7. G. segue il meccanismo noto come “circuito dei capitali”, teorizzato dall’economista tedesco Ernst Wagemann. Si tratta della strategia fatta propria da Thaon di Revel sin dalla guerra d’Etiopia, secondo cui, dovendo lo Stato finanziare, con l’immissione di moneta, la guerra – fatto che comporta lo spostamento di risorse da un settore a un altro –, l’effetto inflattivo viene sgonfiato con strumenti amministrativi, quali il blocco dei prezzi e dei salari, e le eccedenze di liquidità vengono riassorbite dal prelievo fiscale e dal collocamento dei titoli di Stato. Il Tesoro è costretto a rincorrere gli eventi e l’attività di G. è posta sotto pressione. Se è vero che fino al 1942 il circuito consente di tenere sotto controllo la situazione monetaria e finanziaria, nella sua relazione sulla situazione del Tesoro e l’andamento della circolazione monetaria, inviata nel 1943 al ministro delle Finanze, Giacomo Acerbo, G. sottolinea l’enorme sforzo compiuto per fronteggiare le varie esigenze degli ultimi anni. Il tracollo è ora prossimo.

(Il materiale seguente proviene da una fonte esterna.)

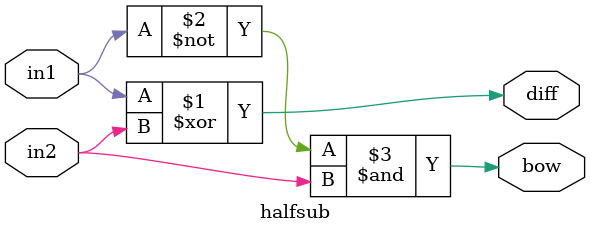
<source format=sv>
module halfsub (
    input logic in1,
    input logic in2,
    output logic diff, // difference
    output logic bow  // borrow
);

assign diff = in1 ^ in2;
assign bow = ~in1 & in2;

    
endmodule
</source>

8. Dopo l’8 settembre non si reca a Salò. Lavora al ministero fino al 4 ottobre, ma il 1° novembre viene collocato a riposo. Teme la cattura da parte dei nazisti. Con la liberazione di Roma, nel giugno del 1944, torna al ministero, ma viene nuovamente collocato a riposo il 29 gennaio del 1945. È accusato di collaborazionismo con i tedeschi e gli si imputa parte della responsabilità della sottrazione, da parte dei nazisti, dell’oro della Banca d’Italia: sulla vicenda esistono, comunque, differenti interpretazioni. Il provvedimento di collocamento a riposo del 1945 è annullato nel 1948. Riabilitato, G. lascia definitivamente il ministero del Tesoro il 1° agosto del 1949, per sopravvenuti limiti di età: ha settanta anni. Gli succede, quale direttore generale, Giuseppe Ventura, ispettore superiore, suo cognato. Dopo la guerra, G. tiene numerosi incarichi, che gli conferiscono ancora un ruolo, sia pure ridotto, negli anni della ricostruzione e del boom economico: è consigliere e vice presidente dell’Istituto nazionale di credito edilizio, della Banca Romana della Sezione alberghiera e turisitica della Banca nazionale del lavoro; è consigliere delle Ferrovie dello Stato e dell’INA; delle Cartiere Milani; della Monte Amiata; del Consorzio per il credito agrario di miglioramento (Meliorconsorzio). Muore a Roma all’età di 95 anni.

Bibliografia:
G. Farese, La comunità nell’amministrazione finanziaria.Paolo Grassi al Tesoro, 1904-1944, in pubblicazione su "Storia economica", 2009.